### [Reading text]
Carbenes are short-lived, highly reactive species that contain a divalent carbon atom. While valuable in chemical transformations, they are often challenging to produce due to their instability and the hazardous conditions typically required for their formation.
The Ohio State team reports a method that uses iron as a catalyst along with chlorine-containing molecules that release radicals. Together, these components generate carbenes under milder conditions. The resulting carbenes can then undergo a reaction to form cyclopropanes – three-membered ring structures commonly found in medicines and agrochemicals.
“Our goal all along was to determine if we could come up with new methods of accessing carbenes that others hadn’t found before,” said David Nagib, co-author of the study, a distinguished professor in arts and sciences and a professor of chemistry and biochemistry at The Ohio State University. “Because if you could harness them in a milder catalytic way, you could reach new reactivity, which is essentially what we did.”
Cyclopropanes are valued for their compact size and high ring strain, which can influence the biological activity of compounds. Although many synthetic routes to these structures exist, the new method provides an alternative path by accessing carbenes that were previously difficult or impossible to create.
Enabling faster and safer transformations
The researchers also found that their new method can also be carried out effectively in water, raising the possibility that carbenes could one day be generated inside of living cells. Such an approach could be transformative in discovering new drug targets, according to the researchers.

[Source texts of formatted documents]
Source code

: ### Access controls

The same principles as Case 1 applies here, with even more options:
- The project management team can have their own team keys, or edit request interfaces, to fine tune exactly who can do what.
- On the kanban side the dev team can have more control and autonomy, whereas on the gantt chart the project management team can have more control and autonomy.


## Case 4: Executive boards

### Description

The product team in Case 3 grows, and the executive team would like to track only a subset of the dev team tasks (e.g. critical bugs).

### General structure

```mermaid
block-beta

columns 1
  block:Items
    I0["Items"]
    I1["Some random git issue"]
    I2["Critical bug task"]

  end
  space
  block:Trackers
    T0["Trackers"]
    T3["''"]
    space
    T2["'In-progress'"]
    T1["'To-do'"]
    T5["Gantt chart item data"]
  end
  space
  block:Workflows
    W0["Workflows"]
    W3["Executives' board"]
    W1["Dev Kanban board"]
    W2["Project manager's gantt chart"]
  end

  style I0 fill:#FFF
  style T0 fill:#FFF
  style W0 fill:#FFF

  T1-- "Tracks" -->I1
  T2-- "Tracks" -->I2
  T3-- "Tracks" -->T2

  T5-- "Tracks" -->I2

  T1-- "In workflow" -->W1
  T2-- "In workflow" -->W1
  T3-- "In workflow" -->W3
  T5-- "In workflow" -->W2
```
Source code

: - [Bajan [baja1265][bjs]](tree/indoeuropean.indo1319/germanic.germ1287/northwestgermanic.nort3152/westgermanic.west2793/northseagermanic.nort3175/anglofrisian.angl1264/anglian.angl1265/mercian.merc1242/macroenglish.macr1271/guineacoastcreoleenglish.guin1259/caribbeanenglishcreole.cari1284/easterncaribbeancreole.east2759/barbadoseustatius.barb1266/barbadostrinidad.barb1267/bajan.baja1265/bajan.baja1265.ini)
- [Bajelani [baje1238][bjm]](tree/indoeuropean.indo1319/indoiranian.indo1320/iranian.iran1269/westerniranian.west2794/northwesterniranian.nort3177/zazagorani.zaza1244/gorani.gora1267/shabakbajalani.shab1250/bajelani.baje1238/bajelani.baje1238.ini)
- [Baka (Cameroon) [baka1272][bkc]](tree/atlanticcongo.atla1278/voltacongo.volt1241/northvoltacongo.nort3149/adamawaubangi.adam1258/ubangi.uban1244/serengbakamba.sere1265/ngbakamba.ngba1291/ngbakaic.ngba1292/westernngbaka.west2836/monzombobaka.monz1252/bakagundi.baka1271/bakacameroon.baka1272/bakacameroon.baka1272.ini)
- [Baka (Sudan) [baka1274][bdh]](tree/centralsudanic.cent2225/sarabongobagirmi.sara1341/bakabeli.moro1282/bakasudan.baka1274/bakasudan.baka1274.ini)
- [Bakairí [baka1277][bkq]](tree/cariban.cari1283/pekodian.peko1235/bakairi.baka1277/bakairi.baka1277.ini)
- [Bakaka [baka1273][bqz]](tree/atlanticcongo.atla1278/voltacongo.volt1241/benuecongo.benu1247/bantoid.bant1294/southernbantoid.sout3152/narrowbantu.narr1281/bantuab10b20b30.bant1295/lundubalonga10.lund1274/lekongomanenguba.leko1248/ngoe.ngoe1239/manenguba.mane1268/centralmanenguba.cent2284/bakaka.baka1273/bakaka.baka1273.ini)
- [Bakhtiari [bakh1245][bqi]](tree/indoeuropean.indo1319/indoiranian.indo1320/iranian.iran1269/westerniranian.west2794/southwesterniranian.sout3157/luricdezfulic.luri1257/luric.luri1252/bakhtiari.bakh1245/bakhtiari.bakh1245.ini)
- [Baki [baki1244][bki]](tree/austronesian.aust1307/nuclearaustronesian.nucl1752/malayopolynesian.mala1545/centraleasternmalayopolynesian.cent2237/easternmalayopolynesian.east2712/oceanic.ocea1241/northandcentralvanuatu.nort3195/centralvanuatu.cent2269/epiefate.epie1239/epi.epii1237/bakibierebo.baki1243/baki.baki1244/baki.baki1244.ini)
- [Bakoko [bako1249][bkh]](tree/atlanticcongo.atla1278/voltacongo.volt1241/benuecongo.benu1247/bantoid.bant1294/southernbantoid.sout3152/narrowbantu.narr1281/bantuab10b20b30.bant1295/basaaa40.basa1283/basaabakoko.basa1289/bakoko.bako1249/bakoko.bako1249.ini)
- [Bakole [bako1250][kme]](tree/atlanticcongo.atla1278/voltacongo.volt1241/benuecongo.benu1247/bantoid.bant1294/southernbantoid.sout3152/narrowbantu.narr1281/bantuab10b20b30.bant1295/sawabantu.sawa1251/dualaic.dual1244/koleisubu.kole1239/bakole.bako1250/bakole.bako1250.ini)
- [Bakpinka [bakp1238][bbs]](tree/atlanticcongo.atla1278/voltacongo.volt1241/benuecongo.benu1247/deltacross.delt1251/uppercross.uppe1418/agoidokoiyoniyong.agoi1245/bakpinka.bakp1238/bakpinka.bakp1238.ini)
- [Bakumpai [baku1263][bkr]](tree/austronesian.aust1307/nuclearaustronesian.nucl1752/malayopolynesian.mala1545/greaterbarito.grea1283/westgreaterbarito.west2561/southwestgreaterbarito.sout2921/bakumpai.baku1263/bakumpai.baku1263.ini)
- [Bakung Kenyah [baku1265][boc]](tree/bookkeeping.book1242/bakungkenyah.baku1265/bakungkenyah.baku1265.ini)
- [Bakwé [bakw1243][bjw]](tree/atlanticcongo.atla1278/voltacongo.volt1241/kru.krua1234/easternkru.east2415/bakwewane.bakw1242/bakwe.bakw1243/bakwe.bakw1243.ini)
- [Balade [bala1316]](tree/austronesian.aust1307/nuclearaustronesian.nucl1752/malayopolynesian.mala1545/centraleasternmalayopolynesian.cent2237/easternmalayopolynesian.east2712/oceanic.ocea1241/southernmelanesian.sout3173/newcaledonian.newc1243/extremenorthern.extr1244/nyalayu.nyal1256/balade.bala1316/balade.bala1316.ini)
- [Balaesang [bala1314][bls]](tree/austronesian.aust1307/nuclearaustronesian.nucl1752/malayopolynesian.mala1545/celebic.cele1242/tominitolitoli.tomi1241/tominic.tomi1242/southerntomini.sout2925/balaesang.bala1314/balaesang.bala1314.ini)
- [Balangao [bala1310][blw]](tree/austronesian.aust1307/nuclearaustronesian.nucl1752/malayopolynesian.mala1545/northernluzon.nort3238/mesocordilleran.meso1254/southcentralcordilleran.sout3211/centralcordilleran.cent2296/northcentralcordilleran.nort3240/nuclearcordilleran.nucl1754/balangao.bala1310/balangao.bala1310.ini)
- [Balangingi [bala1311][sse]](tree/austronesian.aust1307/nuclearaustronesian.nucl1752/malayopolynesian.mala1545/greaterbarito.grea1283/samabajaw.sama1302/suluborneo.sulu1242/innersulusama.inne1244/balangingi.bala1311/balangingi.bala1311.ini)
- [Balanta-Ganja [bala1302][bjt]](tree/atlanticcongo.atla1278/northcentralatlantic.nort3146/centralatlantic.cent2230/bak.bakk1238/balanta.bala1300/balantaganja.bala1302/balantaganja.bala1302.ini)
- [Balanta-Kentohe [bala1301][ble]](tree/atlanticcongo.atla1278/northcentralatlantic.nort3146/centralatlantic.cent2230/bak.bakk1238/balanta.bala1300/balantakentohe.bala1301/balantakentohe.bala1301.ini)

### [Problem requirements]
Output the part of the carbene text from "Cyclopropanes are valued" to "to the researchers.", copied word for word.

### [Worked solution]
Cyclopropanes are valued for their compact size and high ring strain, which can influence the biological activity of compounds. Although many synthetic routes to these structures exist, the new method provides an alternative path by accessing carbenes that were previously difficult or impossible to create.
Enabling faster and safer transformations
The researchers also found that their new method can also be carried out effectively in water, raising the possibility that carbenes could one day be generated inside of living cells. Such an approach could be transformative in discovering new drug targets, according to the researchers.